Today I did two workshops for Sullivan County in the North East corner of Tennessee. It was a great day with several hundred teachers in attendance. My workshops included a session on Skype and one on the DE Streaming Builders.
When I walked into the room provided, I was a little confused. There was a screen rolled up on the wall, but there was no projector, no electrical cords, no Internet cable, no….well, there wasn’t much. Since I was confused, I decided to see if every room was like this.
I walked out of the language arts room assigned to me and into the one next door. In that room was a bright, shining SMART board hanging on the wall and a projector mounted in the ceiling. I looked back into my room. Now I was really confused.
Two language arts rooms side by side, and they couldn’t be any different. I wondered what that said about the instruction going on in each of those rooms. Okay, I wondered a little about what it said about the two teachers, but I quickly decided that both of them were dedicated, well-trained teachers in their craft. But one of them had access to a lot more than the other. I wondered, does that make one room better than the other? Is one instruction more beneficial than the other? Is one style more effective?

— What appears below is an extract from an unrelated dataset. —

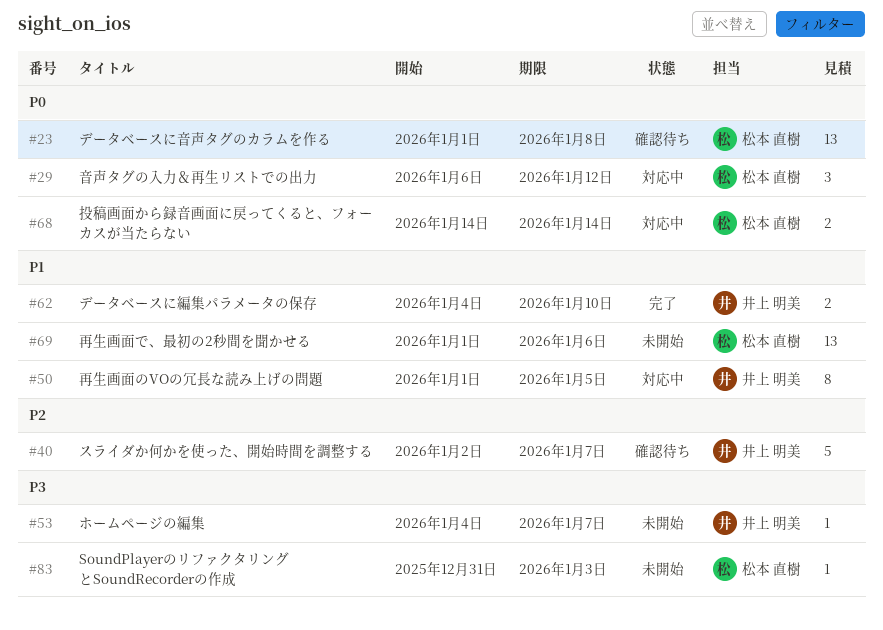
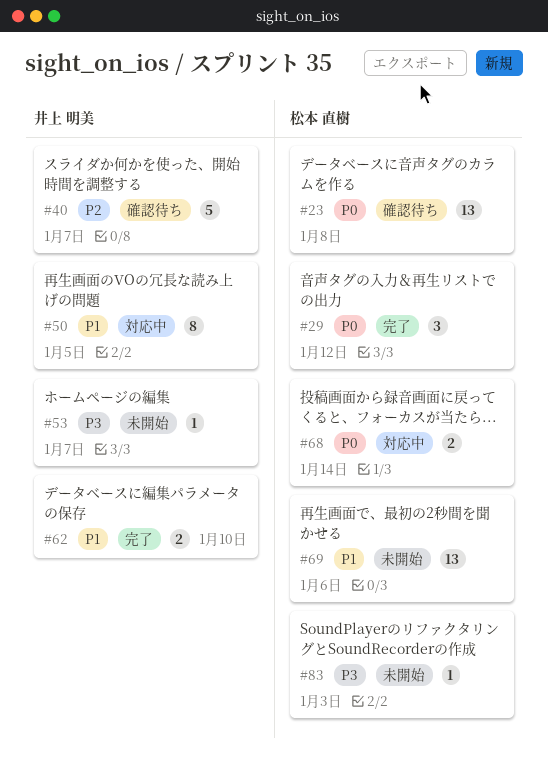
#29, status: 対応中 -> 完了

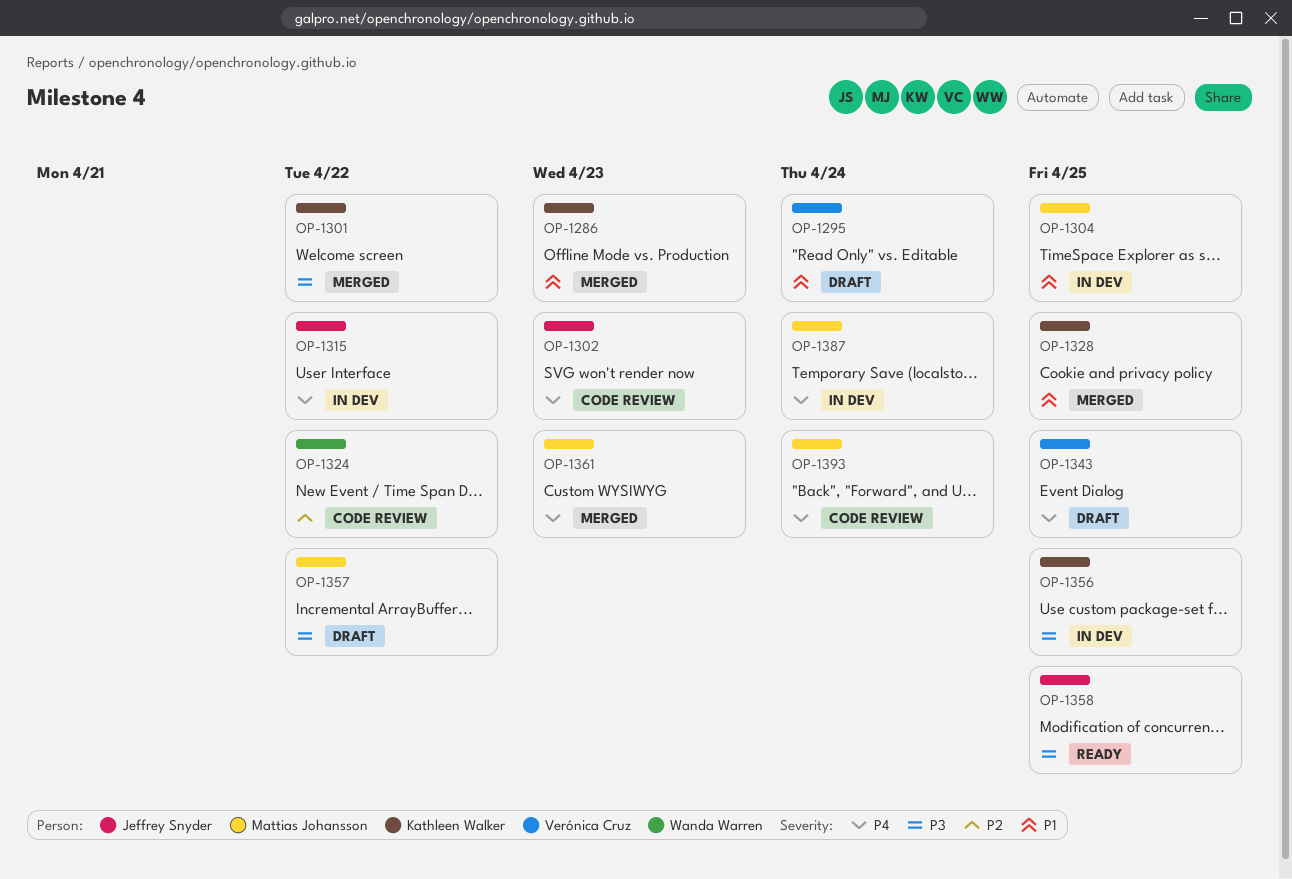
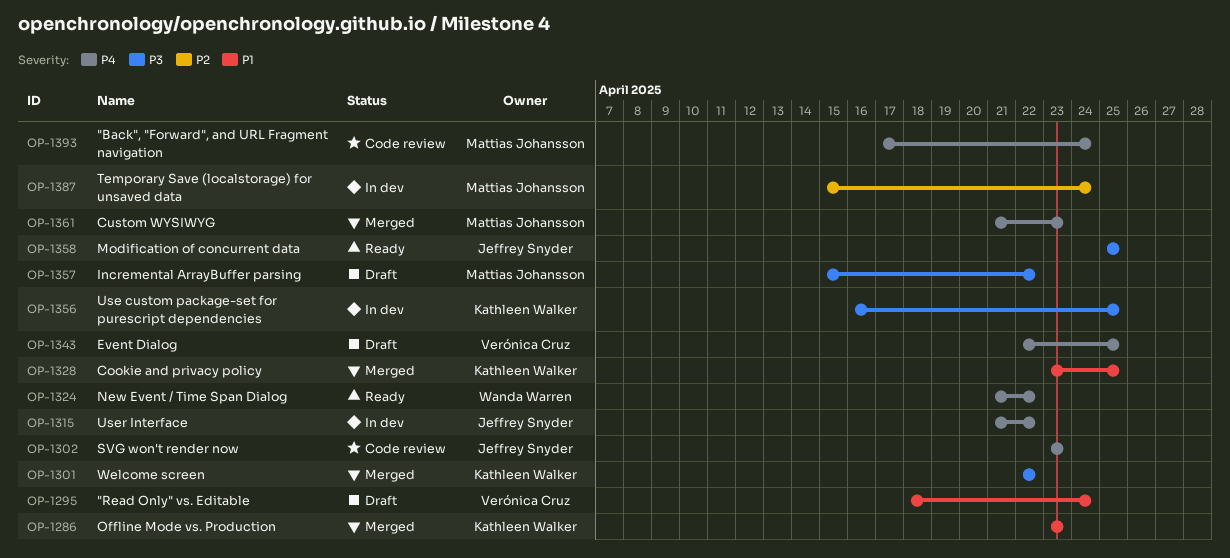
OP-1304: present -> none
OP-1324, status: Code review -> Ready
OP-1324, priority: P2 -> P4
OP-1387, priority: P4 -> P2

If, as a principal or other school leader, our answer to any of those questions is “yes,” then we are not only short changing a teacher, but every student that comes through that classroom. If the answer is “no,” then why spend the thousands of dollars to make one room more technologically advanced than the other?
In our district we just bought interactive white boards for nearly every classroom in every school. Everyone seems to be excited about that, including me. But the question remains: what will this mean to instruction? Will it be better? Or just fancier? More effective? Or just more bells and whistles? Only time will tell.
I wish I could have been in those two classrooms on a day when kids were there. The tale of two classrooms would be an interesting read.